= Exercise brief =
Every entry that follows should be output again, word for word.

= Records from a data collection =
************
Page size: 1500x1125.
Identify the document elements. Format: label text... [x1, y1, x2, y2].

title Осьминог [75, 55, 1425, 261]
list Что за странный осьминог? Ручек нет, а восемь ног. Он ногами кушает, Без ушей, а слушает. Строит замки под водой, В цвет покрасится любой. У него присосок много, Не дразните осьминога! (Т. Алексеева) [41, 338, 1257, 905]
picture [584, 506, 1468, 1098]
************
= Exercise answer =
Page size: 1500x1125.
Identify the document elements. Format: label text... [x1, y1, x2, y2].

title Осьминог [75, 55, 1425, 261]
list Что за странный осьминог? Ручек нет, а восемь ног. Он ногами кушает, Без ушей, а слушает. Строит замки под водой, В цвет покрасится любой. У него присосок много, Не дразните осьминога! (Т. Алексеева) [41, 338, 1257, 905]
picture [584, 506, 1468, 1098]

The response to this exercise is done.